06 November 2008

ANAK ANGKAT

Saya berusaha sekuat mungkin menahan supaya air mata ini tidak jatuh. Soalnya, kata-kata yang meluncur dari mulut ibu itu betul-betul membuat saya terharu. “Put, mau tidak menjadi anak angkat saya?,” katanya mantap suatu siang di 2006.
Perempuan paruh baya yang hampir membuat saya menangis haru itu adalah orang yang sering kami antar dengan ambulans untuk berobat rutin ke rumah sakit. Entah kenapa, si ibu lebih senang kalau saya yang mendampinginya sewaktu kontrol. Setiap kali ingin ke rumah sakit, dia selalu meminta ambulans yang diawaki saya.
Ibu tadi tinggal sendiri di sebuah rumah besar dan mewah di daerah Jakarta Selatan. Anak-anaknya sudah menikah dan memilih tidak tinggal satu atap lagi dengan bunda mereka.
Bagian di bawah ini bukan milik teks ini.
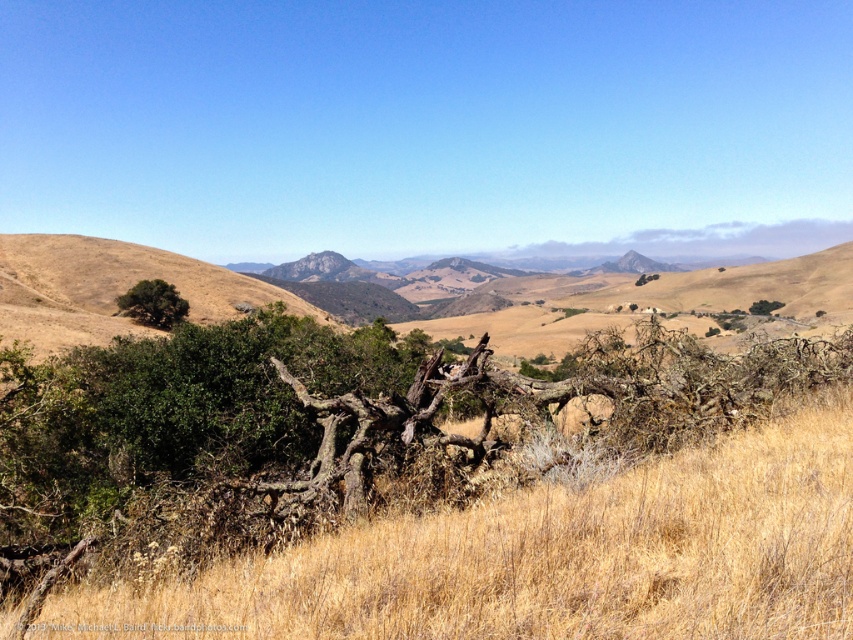
You are standing at the camera position and want to reach the point marked at coordinates (164, 291). Given that your walking speed is 1.5 meters per second, how many seconds will it take you to reach that point?

The distance between you and the point marked at coordinates (164, 291) is 109.71 meters. At a walking speed of 1.5 meters per second, it will take approximately 73.14 seconds to reach the point.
Mungkin merasa kesepian, dia meminta saya menjadi anak angkatnya. Tapi, saya tidak tahu atau bertanya ke ibu itu: kenapa memilih saya?
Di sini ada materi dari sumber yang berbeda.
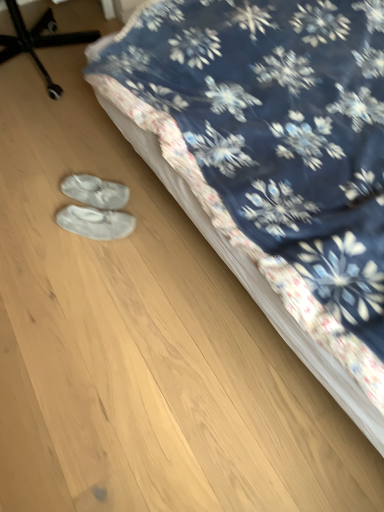
Question: Based on their sizes in the image, would you say floral fabric bed at center is bigger or smaller than white fabric shoe covers at lower left, which ranks as the first footwear in top-to-bottom order?

Choices:
 (A) big
 (B) small

Answer: (A)

Question: From the image's perspective, is floral fabric bed at center above or below white fabric shoe covers at lower left, which ranks as the first footwear in top-to-bottom order?

Choices:
 (A) below
 (B) above

Answer: (B)

Question: Based on their relative distances, which object is nearer to the floral fabric bed at center?

Choices:
 (A) black plastic chair at upper left
 (B) white fabric shoe covers at lower left, which ranks as the first footwear in top-to-bottom order
 (C) white suede slippers at lower center, the first footwear from the bottom

Answer: (C)

Question: Estimate the real-world distances between objects in this image. Which object is closer to the white suede slippers at lower center, which is the second footwear from top to bottom?

Choices:
 (A) white fabric shoe covers at lower left, arranged as the second footwear when ordered from the bottom
 (B) floral fabric bed at center
 (C) black plastic chair at upper left

Answer: (A)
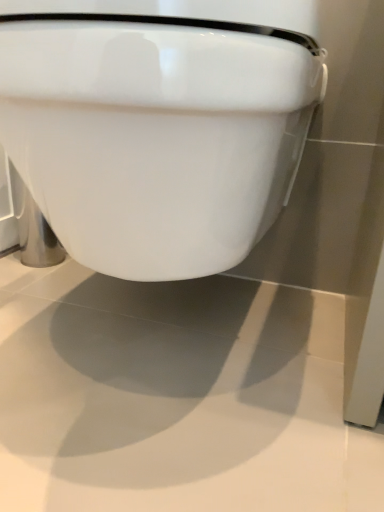
What do you see at coordinates (158, 124) in the screenshot? I see `white glossy toilet at center` at bounding box center [158, 124].

Find the location of a particular element. white glossy toilet at center is located at coordinates (158, 124).

This screenshot has height=512, width=384. Identify the location of white glossy toilet at center. (158, 124).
Tugas membawa saya harus masuk kandang. Maksudnya, BELA. Saya kena giliran naik ke operator. Bekerja di balik meja, menerima telepon yang masuk. Jadi, tak bisa lagi memenuhi permintaan ibu tadi untuk mendampinginya kala cek up rutin ke rumah sakit.
Begitu kembali ke lapangan, saya tidak pernah lagi mendapat perintah dari BELA untuk mengantar ibu tersebut control rutin. Bisa jadi, dia sudah betul-betul sembuh. Tapi, tawaran menjadi anak angkat itu masih membekas sampai sekarang.